Open-access O mundo e o conhecimento sustentável indígena

The world and sustainable indigenous knowledge

DOSSIÊ BANIWA

O mundo e o conhecimento sustentável indígena

The world and sustainable indigenous knowledge

André Fernando

Diretor da Federação das Organizações Indígenas do rio Negro. Av. Álvaro Maia, 79. 69750-000 São Gabriel da Cachoeira – AM – Brasil andrebaniwa@foirn.org.br

RESUMO

Para o líder da etnia Baniwa, o 'mundo sustentável' do ponto de vista dos povos indígenas existe anteriormente à chegada dos colonizadores. O homem branco altera a natureza e por isso o mundo será destruído pelo chamado aquecimento global.

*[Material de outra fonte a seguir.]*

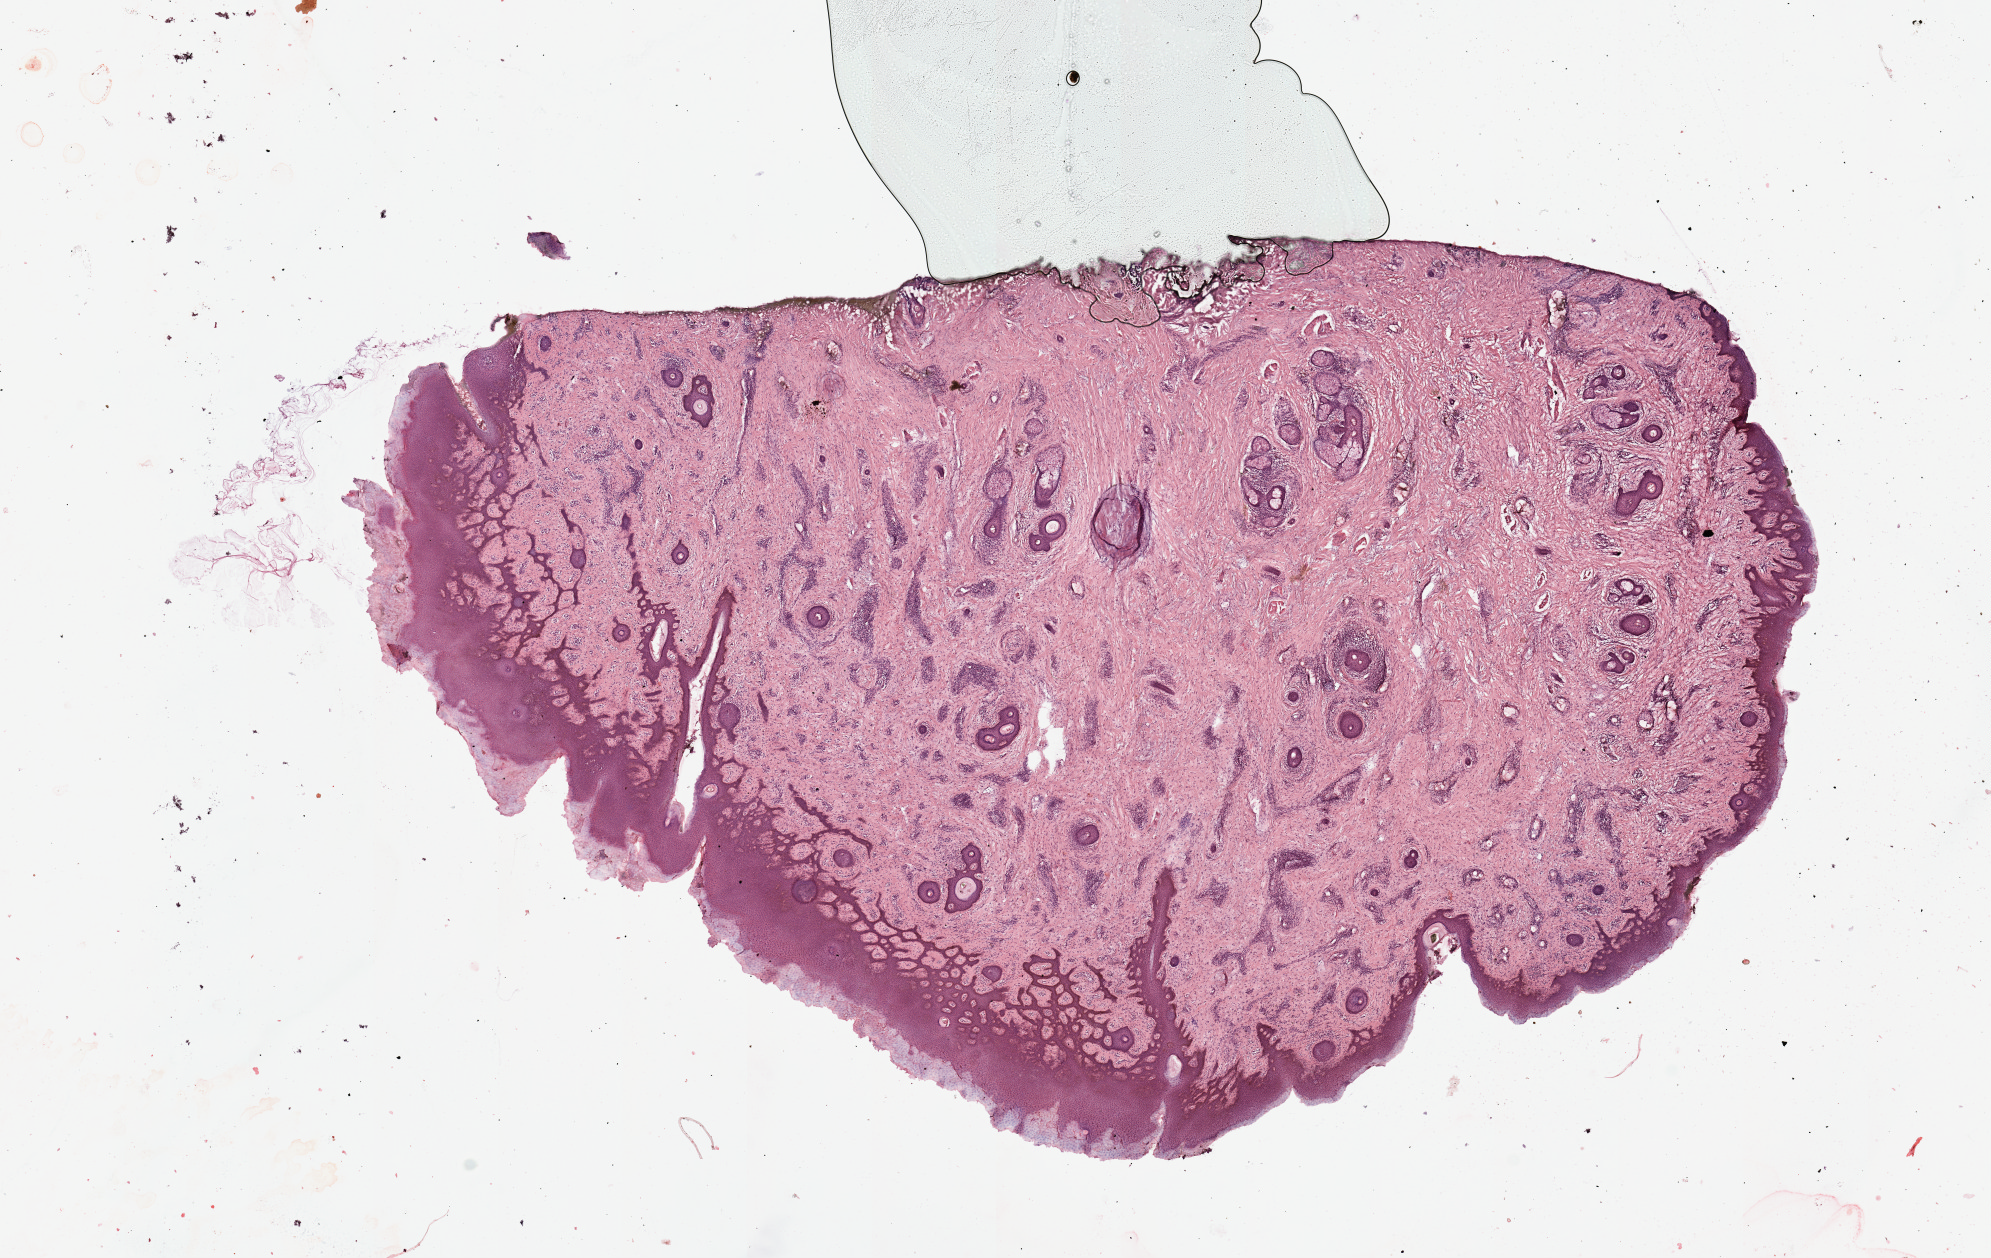
Hematoxylin and eosin (H&E) stained whole-slide image — whole scanned area (about 15.8 x 10.0 mm) shown as a low-resolution overview, normal (non-tumour) tissue (melanoma cohort); sampled site not recorded. 54-year-old male patient.
This section: normal (non-tumour) tissue from the same patient. Patient diagnosis (cohort enrolment): cutaneous melanoma (skin).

É preciso reagir. André Fernando ressalta que no rio Negro foram demarcadas terras indígenas para 22 povos diferentes, o que representa mais de 10,6 milhões de hectares, e que as organizações indígenas têm desenvolvido projetos nessas terras, resultando no Programa Regional de Desenvolvimento Indígena Sustentável do Rio Negro. Os Baniwa participam de seminários para discutir a proteção do acesso aos conhecimentos tradicionais no Conselho Nacional de Gestão de Patrimônio Genético, e André reivindica do Estado brasileiro respeito à Convenção da Diversidade Biológica, que fala dos direitos indígenas.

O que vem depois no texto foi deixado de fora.